- DIRECTION -
Transcribe every line of each item below, preserving the wording, spelling, and order without alteration.
########
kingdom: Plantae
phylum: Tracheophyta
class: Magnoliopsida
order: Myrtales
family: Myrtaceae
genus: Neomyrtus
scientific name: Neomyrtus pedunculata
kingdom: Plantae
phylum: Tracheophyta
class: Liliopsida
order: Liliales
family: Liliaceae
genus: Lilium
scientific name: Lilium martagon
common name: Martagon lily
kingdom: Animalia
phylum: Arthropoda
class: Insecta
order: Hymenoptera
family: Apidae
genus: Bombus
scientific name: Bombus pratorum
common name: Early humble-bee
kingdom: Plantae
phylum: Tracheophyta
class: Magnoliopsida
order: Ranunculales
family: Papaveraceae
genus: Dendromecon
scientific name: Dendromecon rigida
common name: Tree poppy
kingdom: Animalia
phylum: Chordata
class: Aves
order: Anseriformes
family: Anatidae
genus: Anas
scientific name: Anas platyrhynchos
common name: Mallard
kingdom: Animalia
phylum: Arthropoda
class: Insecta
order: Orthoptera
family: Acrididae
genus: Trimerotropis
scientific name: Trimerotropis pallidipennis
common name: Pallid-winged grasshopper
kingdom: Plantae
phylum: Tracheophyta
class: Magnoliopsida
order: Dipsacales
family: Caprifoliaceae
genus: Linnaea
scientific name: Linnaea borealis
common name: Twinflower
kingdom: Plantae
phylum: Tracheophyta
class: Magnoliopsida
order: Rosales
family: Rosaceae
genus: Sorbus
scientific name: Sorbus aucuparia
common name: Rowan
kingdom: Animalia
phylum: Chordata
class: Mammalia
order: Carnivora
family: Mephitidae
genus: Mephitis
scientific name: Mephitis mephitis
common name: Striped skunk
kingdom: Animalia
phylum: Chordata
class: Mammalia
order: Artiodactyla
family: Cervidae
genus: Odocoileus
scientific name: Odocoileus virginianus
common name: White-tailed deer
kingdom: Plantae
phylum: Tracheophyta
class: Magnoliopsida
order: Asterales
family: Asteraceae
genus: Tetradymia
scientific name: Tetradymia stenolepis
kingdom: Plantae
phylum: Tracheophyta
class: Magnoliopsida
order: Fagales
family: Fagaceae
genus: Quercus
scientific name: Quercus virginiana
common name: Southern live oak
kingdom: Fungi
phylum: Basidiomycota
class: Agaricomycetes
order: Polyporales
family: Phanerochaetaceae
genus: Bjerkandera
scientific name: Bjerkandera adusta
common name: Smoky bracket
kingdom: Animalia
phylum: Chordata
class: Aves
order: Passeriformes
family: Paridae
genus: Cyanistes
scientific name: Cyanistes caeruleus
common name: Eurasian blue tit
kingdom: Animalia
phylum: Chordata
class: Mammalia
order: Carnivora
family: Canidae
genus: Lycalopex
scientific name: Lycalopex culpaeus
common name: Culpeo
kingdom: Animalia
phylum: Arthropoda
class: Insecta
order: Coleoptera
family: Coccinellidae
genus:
########
- WRITTEN REPLY -
kingdom: Plantae
phylum: Tracheophyta
class: Magnoliopsida
order: Myrtales
family: Myrtaceae
genus: Neomyrtus
scientific name: Neomyrtus pedunculata
kingdom: Plantae
phylum: Tracheophyta
class: Liliopsida
order: Liliales
family: Liliaceae
genus: Lilium
scientific name: Lilium martagon
common name: Martagon lily
kingdom: Animalia
phylum: Arthropoda
class: Insecta
order: Hymenoptera
family: Apidae
genus: Bombus
scientific name: Bombus pratorum
common name: Early humble-bee
kingdom: Plantae
phylum: Tracheophyta
class: Magnoliopsida
order: Ranunculales
family: Papaveraceae
genus: Dendromecon
scientific name: Dendromecon rigida
common name: Tree poppy
kingdom: Animalia
phylum: Chordata
class: Aves
order: Anseriformes
family: Anatidae
genus: Anas
scientific name: Anas platyrhynchos
common name: Mallard
kingdom: Animalia
phylum: Arthropoda
class: Insecta
order: Orthoptera
family: Acrididae
genus: Trimerotropis
scientific name: Trimerotropis pallidipennis
common name: Pallid-winged grasshopper
kingdom: Plantae
phylum: Tracheophyta
class: Magnoliopsida
order: Dipsacales
family: Caprifoliaceae
genus: Linnaea
scientific name: Linnaea borealis
common name: Twinflower
kingdom: Plantae
phylum: Tracheophyta
class: Magnoliopsida
order: Rosales
family: Rosaceae
genus: Sorbus
scientific name: Sorbus aucuparia
common name: Rowan
kingdom: Animalia
phylum: Chordata
class: Mammalia
order: Carnivora
family: Mephitidae
genus: Mephitis
scientific name: Mephitis mephitis
common name: Striped skunk
kingdom: Animalia
phylum: Chordata
class: Mammalia
order: Artiodactyla
family: Cervidae
genus: Odocoileus
scientific name: Odocoileus virginianus
common name: White-tailed deer
kingdom: Plantae
phylum: Tracheophyta
class: Magnoliopsida
order: Asterales
family: Asteraceae
genus: Tetradymia
scientific name: Tetradymia stenolepis
kingdom: Plantae
phylum: Tracheophyta
class: Magnoliopsida
order: Fagales
family: Fagaceae
genus: Quercus
scientific name: Quercus virginiana
common name: Southern live oak
kingdom: Fungi
phylum: Basidiomycota
class: Agaricomycetes
order: Polyporales
family: Phanerochaetaceae
genus: Bjerkandera
scientific name: Bjerkandera adusta
common name: Smoky bracket
kingdom: Animalia
phylum: Chordata
class: Aves
order: Passeriformes
family: Paridae
genus: Cyanistes
scientific name: Cyanistes caeruleus
common name: Eurasian blue tit
kingdom: Animalia
phylum: Chordata
class: Mammalia
order: Carnivora
family: Canidae
genus: Lycalopex
scientific name: Lycalopex culpaeus
common name: Culpeo
kingdom: Animalia
phylum: Arthropoda
class: Insecta
order: Coleoptera
family: Coccinellidae
genus:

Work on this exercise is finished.